Sony RX100 III vs RX100 IV vs RX100 V: Viewfinder and LCD
- RX100 III: 3in tilting LCD, 1.229m dots; EVF with 0.59x mag. and 1.44m dots
- RX100 IV: 3in tilting LCD, 1.229m dots; EVF with 0.59x mag. and 2.36m dots
- RX100 V: 3in tilting LCD, 1.229m dots; EVF with 0.59x mag. and 2.36m dots
All three models feature built-in electronic viewfinders that offer 100% coverage of the scene. The only main difference here is that the RX100 III's viewfinder has a resolution of 1.44million dots, whereas the two newer cameras have improved 2.359million-dot panels.
All three models also have the same LCD screen that tilts 45° downwards and 180° upwards – ie all the way around to face the front. None of the LCD screens are touch sensitive, although Sony has recently added this to its RX10 and Alpha lines, so it seems like a logical feature on any upcoming Sony RX100 VI –
especially given the new on-sensor phase-detect AF system.
Sony RX100 III vs RX100 IV vs RX100 V: Build and design
- RX100 III: 290g (inc. battery and card); 102 x 58 x 41mm
- RX100 IV: 298g (inc. battery and card); 102 x 58 x 41mm
- RX100 V: 299g (inc. battery and card); 102 x 58 x 41mm
There's very little to split these three in terms of build and design.

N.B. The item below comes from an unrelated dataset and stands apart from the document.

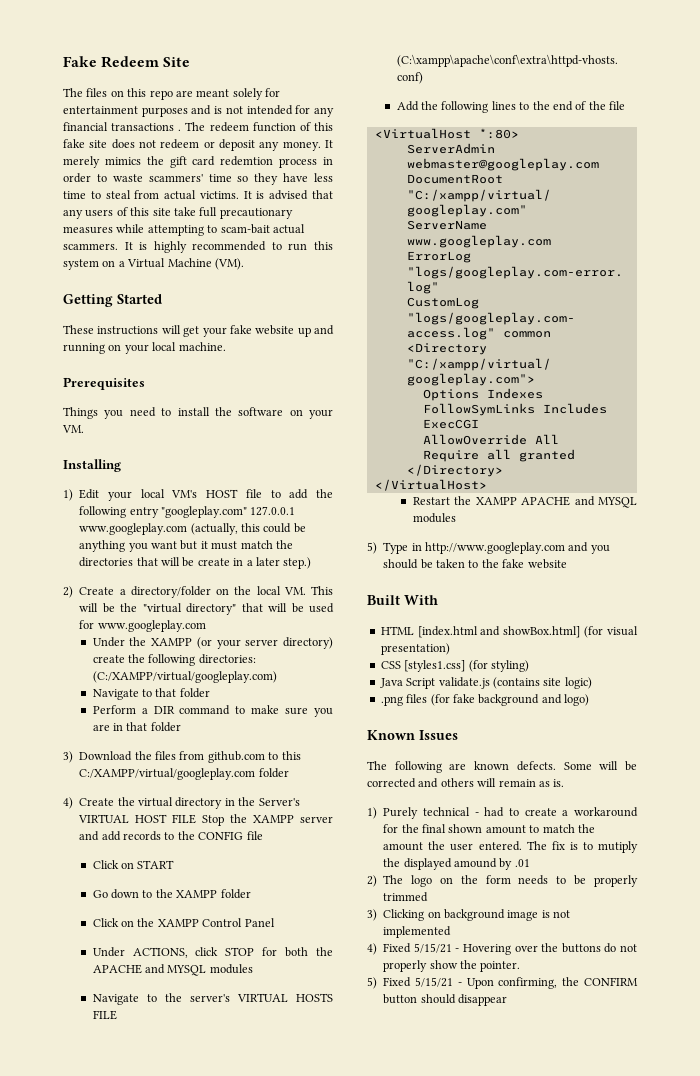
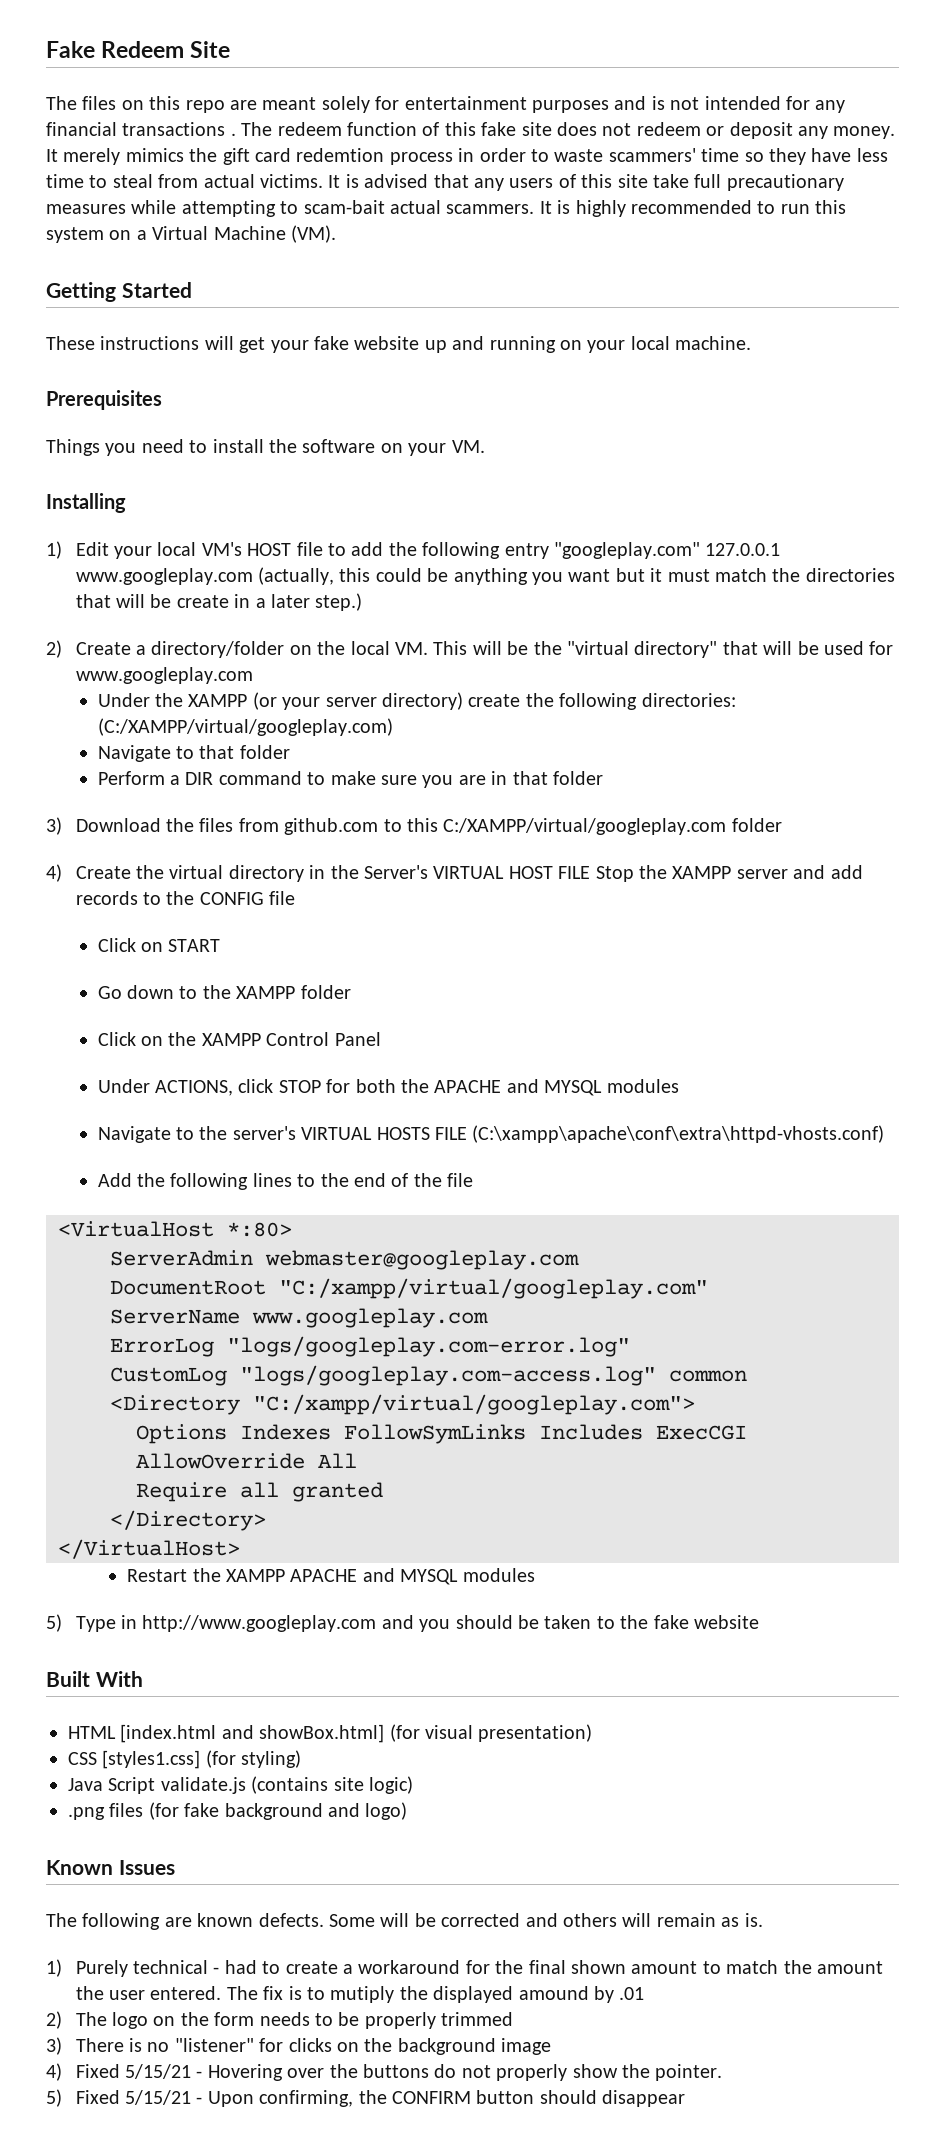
[383,909,441,921] Clicking on -> [75,2038,393,2052] There is no "listener" for clicks on the
[541,910,571,918] [383,926,452,938] is not implemented -> (552, 2046) none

The tough, aluminium bodies have an identical control layout, with precisely the same dimensions and no discernible difference in weight between them. The fact that all three lack a grip of any sort doesn't sit well with everyone, but optional grips do exist for the benefit of those that fall into this camp.
Given that the only real difference between these three is the Roman numerals after the RX100 symbol, this is clearly a design Sony believes in.
Sony RX100 III vs RX100 IV vs RX100 V: Other features
- RX100 III: Wi-Fi and NFC; single SD/MemoryStick card slot; built-in flash
- RX100 IV: Wi-Fi and NFC; single SD/MemoryStick card slot; built-in flash
- RX100 V: Wi-Fi and NFC; single SD/MemoryStick card slot; built-in flash
Once again, we're looking more at similarities than differences when it comes to features.
All three have Wi-Fi and NFC connectivity, and all three lack Bluetooth and GPS. Time-lapse shooting isn't possible on any of the three straight out of the box, although a paid-for app that enables this is available through Sony's PlayMemories store.
The RX100 III is the only one of the three that does not have an option to set the minimum shutter speed when using Auto ISO, a useful feature that's included in the RX100 IV and RX100 V.
The fastest shutter speeds vary between the cameras too. You’re limited to a maximum 1/2000sec with the RX100 III, but the later two models each offer a maximum shutter speed of 1/32,000sec.
All feature a built-in flash, HDMI and USB ports, and a single card slot that accepts SD, SDHC and SDXC memory cards (and Sony's own MemoryStick format). There's no hotshoe on any of these three – a feature dropped after the RX100 II – so it's not possible to physically mount any accessories on top of any of these cameras.
Sony RX100 III vs RX100 IV vs RX100 V: Battery life
- RX100 III: NP-BX1 battery, 320 shots
- RX100 IV: NP-BX1 battery, 280 shots
- RX100 V: NP-BX1 battery, 220 shots
It seems as though one downside of certain new features introduced with successive models is their hunger for power.
All three use the same NP-BX1 battery unit, but the older RX100 III has the best battery life of the three, with 320 shots per charge. This is fairly respectable for such a small camera, and the 280-shot battery life of the RX100 IV isn't too far behind, although this figure drops to just 220 frames on the RX100 V.
If you think this might be an issue, you may wish to either invest in another battery or carry a powerbank with you so you can recharge the battery, inside the camera, while on the move.
Sony clearly found a formula that worked with the original Cyber-Shot RX100, and the following iterations adhere to a very similar core feature set.
Each version has been tweaked, with new features added (and, on occasion, removed) that continually make the cameras in the RX100 series among the most compelling on the market.
In these latest three versions, the changes have mainly reflected Sony’s innovations in video, sensor design, autofocus and processing power.
What you get in the RX100 V is the fastest RX100 camera yet, with a 315-point phase-detect AF system, 24fps high-speed shooting with full-time AF and the most comprehensive video set yet. In fact, the video specs of the RX100 V are so impressive that the camera can even cater for video professionals in certain contexts.
If stills photography is your thing, and you don't imagine shooting too much action, there's little reason to buy the later models, save for the improved focusing system on the RX100 V. All three are very capable for cameras of their kind, and well worthy of the enthusiast's attention.